As the military’s dependence on data grows, so does the task of sifting, analyzing and sharing the vast amounts of information coming in from signals, geospatial and human intelligence sources.
In order to keep intelligence analysts from drowning in data, the Navy needs a common networking architecture, according to the commander of the Office of Naval Intelligence (ONI).
"We have multiple stovepipes across the services and even within the Navy where a platform or a sensor will collect something … and it doesn't go into a common backbone where all of the analysts who need to access it can," Rear Adm. Elizabeth Train told FCW after her appearance at a Feb. 6 conference hosted by AFCEA's Washington, D.C., chapter in Pentagon City. FCW is a sister site to GCN.

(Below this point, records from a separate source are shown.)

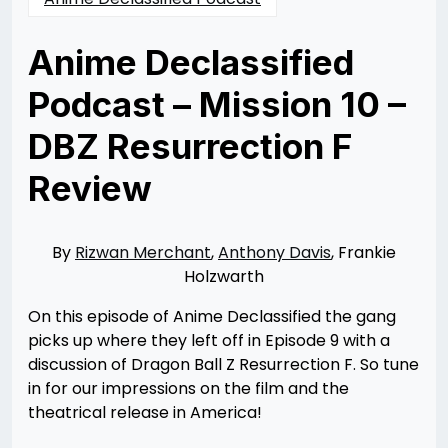
Anime Declassified
Podcast – Mission 10 –
DBZ Resurrection F
Review
Posted
by
on
Rizwan
08/23/2015
Merchant
11/10/2021
By
Rizwan Merchant
,
Anthony Davis
, Frankie
Holzwarth
On this episode of Anime Declassified the gang
picks up where they left off in Episode 9 with a
discussion of Dragon Ball Z Resurrection F. So tune
in for our impressions on the film and the
theatrical release in America!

The Navy, like other military services, is trying to make the most of its ever-increasing load of data. To do that, Train said, the service is looking for automated analytics tools from the private sector to help make data "more accessible and discoverable," and to make that data available to analysts more quickly after it is collected.
The big-data challenge comes at a momentous time for the Navy's work in "information dominance," or the use of all information domains, whether cyberspace or the electromagnetic spectrum, for warfighting.
The service recently established a formal information dominance command, which Train called the last organizational hurdle to codifying "information dominance capabilities as a war-fighting domain."
Previously there was no single Navy command responsible for every field that falls under information dominance – such as cryptology, information warfare and network operations.
One of the Navy's hubs for intelligence integration is a 24/7 center within ONI for supporting global maritime missions. Intelligence, surveillance and reconnaissance (ISR) data fed into the maritime center support the Coast Guard, Drug Enforcement Administration and State Department in addition to the Navy, Train said.
In addition to that, the Navy is working closely with the National Reconnaissance Office to sort through and analyze massive sets of data for intelligence purposes.
That work is all part of Train's checklist for improving naval intelligence, challenges that are not all technological. Speaking of the need to solidify a common IT architecture for disseminating ISR data, she told FCW, "it's probably going to be a more cultural process than it is the actual hardware.”